■ About this task ■
Where in the records does the word "junction" occur? Copy each line in which it does.

■ Provided material ■

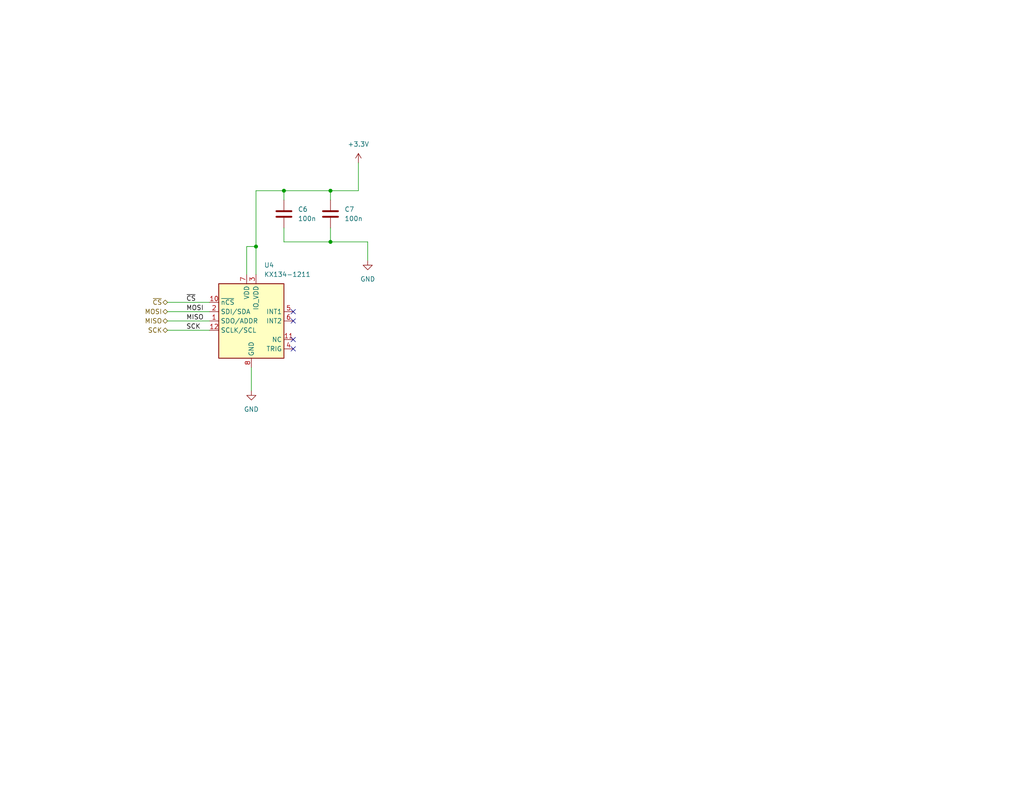
<source format=kicad_sch>
(kicad_sch (version 20230121) (generator eeschema)

  (uuid 502317b0-1b27-4f22-9c3c-013cf6629a23)

  (paper "USLetter")

  (title_block
    (title "SRAD-FC")
    (company "Missouri S&T Rocket Design Team")
  )

  

  (junction (at 69.85 67.31) (diameter 0) (color 0 0 0 0)
    (uuid 508bdadf-21cc-42f8-a1dc-2504891b8882)
  )
  (junction (at 90.17 52.07) (diameter 0) (color 0 0 0 0)
    (uuid a61938a4-ca55-47f8-8b79-42e85ee01fbd)
  )
  (junction (at 90.17 66.04) (diameter 0) (color 0 0 0 0)
    (uuid dead3e60-7ef2-473c-878d-15f3709484cc)
  )
  (junction (at 77.47 52.07) (diameter 0) (color 0 0 0 0)
    (uuid eae21874-6cf1-4ed1-8a5a-4dea77513eb1)
  )

  (no_connect (at 80.01 92.71) (uuid 3841edbf-b312-448e-81ca-1c664d12a9af))
  (no_connect (at 80.01 95.25) (uuid a39ae8ac-1781-4a68-951b-d2f5b621a09e))
  (no_connect (at 80.01 87.63) (uuid c28146c1-e4ed-491f-8017-1d2b35dfabfd))
  (no_connect (at 80.01 85.09) (uuid f3ccb9b1-a916-4c41-956d-8f97edc53b4b))

  (wire (pts (xy 90.17 62.23) (xy 90.17 66.04))
    (stroke (width 0) (type default))
    (uuid 0aa4cd65-596b-4627-93f5-121e07f4828f)
  )
  (wire (pts (xy 77.47 52.07) (xy 90.17 52.07))
    (stroke (width 0) (type default))
    (uuid 1fc4f426-ce79-45b4-895c-7729af23f0ff)
  )
  (wire (pts (xy 77.47 52.07) (xy 77.47 54.61))
    (stroke (width 0) (type default))
    (uuid 213ee573-840c-4012-bc40-c4a786f04e6b)
  )
  (wire (pts (xy 68.58 100.33) (xy 68.58 106.68))
    (stroke (width 0) (type default))
    (uuid 259d2ade-dc82-485b-ac9a-ebe5072ddfa3)
  )
  (wire (pts (xy 77.47 62.23) (xy 77.47 66.04))
    (stroke (width 0) (type default))
    (uuid 3b02a33c-2105-4f11-90c0-c5615573db19)
  )
  (wire (pts (xy 77.47 66.04) (xy 90.17 66.04))
    (stroke (width 0) (type default))
    (uuid 43569b43-ccc3-4e36-bd3f-4a816b94d733)
  )
  (wire (pts (xy 97.79 44.45) (xy 97.79 52.07))
    (stroke (width 0) (type default))
    (uuid 4ba42254-ee6e-4072-98d4-7d977445ba9b)
  )
  (wire (pts (xy 67.31 74.93) (xy 67.31 67.31))
    (stroke (width 0) (type default))
    (uuid 6a0ffc68-7ac6-42f1-9a0a-ef3c00a629ab)
  )
  (wire (pts (xy 45.72 82.55) (xy 57.15 82.55))
    (stroke (width 0) (type default))
    (uuid 7d6fba56-c8a2-48cc-9f57-0300845e42a8)
  )
  (wire (pts (xy 45.72 90.17) (xy 57.15 90.17))
    (stroke (width 0) (type default))
    (uuid 9ab720ae-04fd-4979-8bf3-478426015a82)
  )
  (wire (pts (xy 67.31 67.31) (xy 69.85 67.31))
    (stroke (width 0) (type default))
    (uuid 9d7de51a-660d-4d77-af26-11e03100d30d)
  )
  (wire (pts (xy 69.85 74.93) (xy 69.85 67.31))
    (stroke (width 0) (type default))
    (uuid 9f2a07aa-5840-4159-91df-392d7e7a3903)
  )
  (wire (pts (xy 45.72 87.63) (xy 57.15 87.63))
    (stroke (width 0) (type default))
    (uuid b8615b57-3e32-48f7-8836-10fc6126592e)
  )
  (wire (pts (xy 90.17 52.07) (xy 97.79 52.07))
    (stroke (width 0) (type default))
    (uuid ba713e91-312a-4b0b-80f6-ec56405f0ee4)
  )
  (wire (pts (xy 69.85 52.07) (xy 77.47 52.07))
    (stroke (width 0) (type default))
    (uuid c6e56bd8-ce59-42c1-be9e-4fa497c2a013)
  )
  (wire (pts (xy 100.33 66.04) (xy 100.33 71.12))
    (stroke (width 0) (type default))
    (uuid da02f0f4-700b-4e8a-bbad-1c67a320274c)
  )
  (wire (pts (xy 45.72 85.09) (xy 57.15 85.09))
    (stroke (width 0) (type default))
    (uuid e711059b-0d2f-45c2-9724-287461a1829d)
  )
  (wire (pts (xy 90.17 52.07) (xy 90.17 54.61))
    (stroke (width 0) (type default))
    (uuid f7f99466-ebcc-4b1b-b44b-e68ff4cea6eb)
  )
  (wire (pts (xy 69.85 67.31) (xy 69.85 52.07))
    (stroke (width 0) (type default))
    (uuid fb9cf552-4c2c-4423-80d8-bc0ca49127f6)
  )
  (wire (pts (xy 90.17 66.04) (xy 100.33 66.04))
    (stroke (width 0) (type default))
    (uuid fe2c5ec4-eb93-440f-8e31-1bbed65ca650)
  )

  (label "~{CS}" (at 50.8 82.55 0) (fields_autoplaced)
    (effects (font (size 1.27 1.27)) (justify left bottom))
    (uuid 24fc9693-ab0c-4413-9e5e-e4016b0f68ca)
  )
  (label "SCK" (at 50.8 90.17 0) (fields_autoplaced)
    (effects (font (size 1.27 1.27)) (justify left bottom))
    (uuid af740de9-edb8-4686-a97b-cb37e6cb8bf0)
  )
  (label "MOSI" (at 50.8 85.09 0) (fields_autoplaced)
    (effects (font (size 1.27 1.27)) (justify left bottom))
    (uuid df6b8df7-4a45-4f95-9a41-69c69345587f)
  )
  (label "MISO" (at 50.8 87.63 0) (fields_autoplaced)
    (effects (font (size 1.27 1.27)) (justify left bottom))
    (uuid fbc7604f-b1f3-40be-bb8b-db3680b97502)
  )

  (hierarchical_label "~{CS}" (shape bidirectional) (at 45.72 82.55 180) (fields_autoplaced)
    (effects (font (size 1.27 1.27)) (justify right))
    (uuid 032b8c1c-ebec-4618-92cf-5e6a07d17813)
  )
  (hierarchical_label "MISO" (shape bidirectional) (at 45.72 87.63 180) (fields_autoplaced)
    (effects (font (size 1.27 1.27)) (justify right))
    (uuid 10340b76-5073-44d9-adeb-3aed706fcbfd)
  )
  (hierarchical_label "MOSI" (shape bidirectional) (at 45.72 85.09 180) (fields_autoplaced)
    (effects (font (size 1.27 1.27)) (justify right))
    (uuid 92e6b6b2-aa99-41ef-ba90-a6cef6a8dc99)
  )
  (hierarchical_label "SCK" (shape bidirectional) (at 45.72 90.17 180) (fields_autoplaced)
    (effects (font (size 1.27 1.27)) (justify right))
    (uuid f1dad391-fca7-44ca-b1a0-0951d3246dcb)
  )

  (symbol (lib_id "power:+3.3V") (at 97.79 44.45 0) (unit 1)
    (in_bom yes) (on_board yes) (dnp no) (fields_autoplaced)
    (uuid 00745d38-0b24-4a6e-be99-fdc84e2d57a1)
    (property "Reference" "#PWR017" (at 97.79 48.26 0)
      (effects (font (size 1.27 1.27)) hide)
    )
    (property "Value" "+3.3V" (at 97.79 39.37 0)
      (effects (font (size 1.27 1.27)))
    )
    (property "Footprint" "" (at 97.79 44.45 0)
      (effects (font (size 1.27 1.27)) hide)
    )
    (property "Datasheet" "" (at 97.79 44.45 0)
      (effects (font (size 1.27 1.27)) hide)
    )
    (pin "1" (uuid 8545ee1a-d2d2-4298-83d5-432d78b41f97))
    (instances
      (project "FC"
        (path "/54cce219-8b98-4e71-96c4-f9ee784aa3bc/cf41b566-7189-40a2-a24f-d689fa8a8692"
          (reference "#PWR017") (unit 1)
        )
      )
    )
  )

  (symbol (lib_id "power:GND") (at 100.33 71.12 0) (unit 1)
    (in_bom yes) (on_board yes) (dnp no) (fields_autoplaced)
    (uuid 4963a865-c3e9-472c-89f5-b6f1444111da)
    (property "Reference" "#PWR09" (at 100.33 77.47 0)
      (effects (font (size 1.27 1.27)) hide)
    )
    (property "Value" "GND" (at 100.33 76.2 0)
      (effects (font (size 1.27 1.27)))
    )
    (property "Footprint" "" (at 100.33 71.12 0)
      (effects (font (size 1.27 1.27)) hide)
    )
    (property "Datasheet" "" (at 100.33 71.12 0)
      (effects (font (size 1.27 1.27)) hide)
    )
    (pin "1" (uuid 0697375e-1ae6-455e-a4be-5bf44319ecd7))
    (instances
      (project "FC"
        (path "/54cce219-8b98-4e71-96c4-f9ee784aa3bc/cf41b566-7189-40a2-a24f-d689fa8a8692"
          (reference "#PWR09") (unit 1)
        )
      )
    )
  )

  (symbol (lib_id "Device:C") (at 90.17 58.42 0) (unit 1)
    (in_bom yes) (on_board yes) (dnp no) (fields_autoplaced)
    (uuid 60265792-65dc-44b0-887d-021a4e518f96)
    (property "Reference" "C7" (at 93.98 57.15 0)
      (effects (font (size 1.27 1.27)) (justify left))
    )
    (property "Value" "100n" (at 93.98 59.69 0)
      (effects (font (size 1.27 1.27)) (justify left))
    )
    (property "Footprint" "" (at 91.1352 62.23 0)
      (effects (font (size 1.27 1.27)) hide)
    )
    (property "Datasheet" "~" (at 90.17 58.42 0)
      (effects (font (size 1.27 1.27)) hide)
    )
    (pin "1" (uuid 0f241f9b-fe01-4795-8bd2-5248144a2ff9))
    (pin "2" (uuid 17cfc203-a9f7-4e36-9232-292ea3186305))
    (instances
      (project "FC"
        (path "/54cce219-8b98-4e71-96c4-f9ee784aa3bc/cf41b566-7189-40a2-a24f-d689fa8a8692"
          (reference "C7") (unit 1)
        )
      )
    )
  )

  (symbol (lib_id "Sensor_Motion:KX122-1042") (at 67.31 87.63 0) (unit 1)
    (in_bom yes) (on_board yes) (dnp no) (fields_autoplaced)
    (uuid 7ac06786-1568-4b24-88ae-331af63d9fc2)
    (property "Reference" "U4" (at 72.0441 72.39 0)
      (effects (font (size 1.27 1.27)) (justify left))
    )
    (property "Value" "KX134-1211" (at 72.0441 74.93 0)
      (effects (font (size 1.27 1.27)) (justify left))
    )
    (property "Footprint" "Package_LGA:LGA-12_2x2mm_P0.5mm" (at 71.12 73.66 0)
      (effects (font (size 1.27 1.27)) (justify left) hide)
    )
    (property "Datasheet" "http://kionixfs.kionix.com/en/datasheet/KX112-1042-Specifications-Rev-6.0.pdf" (at 58.42 87.63 0)
      (effects (font (size 1.27 1.27)) hide)
    )
    (pin "8" (uuid 424f2d2e-5da6-44f1-ba65-ddecae6a786f))
    (pin "1" (uuid a85f5f79-6f2c-4bdb-8b05-09bc80b931df))
    (pin "10" (uuid 5eb119e9-b208-444c-910b-68a46d39651f))
    (pin "11" (uuid d09ef5e9-856d-45e5-a7a4-6beff0af64bc))
    (pin "12" (uuid 5d175d36-db94-4556-826a-5775bd1ac24b))
    (pin "2" (uuid 31187db7-5f45-4ba3-87cf-bbc7c50d7aaa))
    (pin "3" (uuid 9d8cd9d0-f61f-445f-82a3-8a15b17030f8))
    (pin "4" (uuid f83eaac7-4806-4b12-99d0-369b669ed5f5))
    (pin "5" (uuid c57122e6-5e97-4171-ac32-eb987ed4cc7c))
    (pin "6" (uuid 1599c4f9-4a04-495d-a07e-0edb280efad7))
    (pin "7" (uuid 36d5beb4-5ac1-44eb-90e1-c0c20845d61c))
    (pin "9" (uuid 07136dfe-cbe0-4767-baef-ec2296eec3b8))
    (instances
      (project "FC"
        (path "/54cce219-8b98-4e71-96c4-f9ee784aa3bc/cf41b566-7189-40a2-a24f-d689fa8a8692"
          (reference "U4") (unit 1)
        )
      )
    )
  )

  (symbol (lib_id "power:GND") (at 68.58 106.68 0) (unit 1)
    (in_bom yes) (on_board yes) (dnp no) (fields_autoplaced)
    (uuid 8eddddda-d46c-4e3f-b232-ef4a2ad63f77)
    (property "Reference" "#PWR08" (at 68.58 113.03 0)
      (effects (font (size 1.27 1.27)) hide)
    )
    (property "Value" "GND" (at 68.58 111.76 0)
      (effects (font (size 1.27 1.27)))
    )
    (property "Footprint" "" (at 68.58 106.68 0)
      (effects (font (size 1.27 1.27)) hide)
    )
    (property "Datasheet" "" (at 68.58 106.68 0)
      (effects (font (size 1.27 1.27)) hide)
    )
    (pin "1" (uuid 63f9796d-abb7-4217-a05a-197e6a850d28))
    (instances
      (project "FC"
        (path "/54cce219-8b98-4e71-96c4-f9ee784aa3bc/cf41b566-7189-40a2-a24f-d689fa8a8692"
          (reference "#PWR08") (unit 1)
        )
      )
    )
  )

  (symbol (lib_id "Device:C") (at 77.47 58.42 0) (unit 1)
    (in_bom yes) (on_board yes) (dnp no) (fields_autoplaced)
    (uuid a6900ec8-fac7-45ad-9c38-d4ee6397709e)
    (property "Reference" "C6" (at 81.28 57.15 0)
      (effects (font (size 1.27 1.27)) (justify left))
    )
    (property "Value" "100n" (at 81.28 59.69 0)
      (effects (font (size 1.27 1.27)) (justify left))
    )
    (property "Footprint" "" (at 78.4352 62.23 0)
      (effects (font (size 1.27 1.27)) hide)
    )
    (property "Datasheet" "~" (at 77.47 58.42 0)
      (effects (font (size 1.27 1.27)) hide)
    )
    (pin "1" (uuid c06f0921-8272-46f4-a14d-13fbb05ecaf0))
    (pin "2" (uuid 57088163-1153-4f47-ac11-5b7598d77e51))
    (instances
      (project "FC"
        (path "/54cce219-8b98-4e71-96c4-f9ee784aa3bc/cf41b566-7189-40a2-a24f-d689fa8a8692"
          (reference "C6") (unit 1)
        )
      )
    )
  )
)

</source>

■ Response box ■
  (junction (at 69.85 67.31) (diameter 0) (color 0 0 0 0)
  (junction (at 90.17 52.07) (diameter 0) (color 0 0 0 0)
  (junction (at 90.17 66.04) (diameter 0) (color 0 0 0 0)
  (junction (at 77.47 52.07) (diameter 0) (color 0 0 0 0)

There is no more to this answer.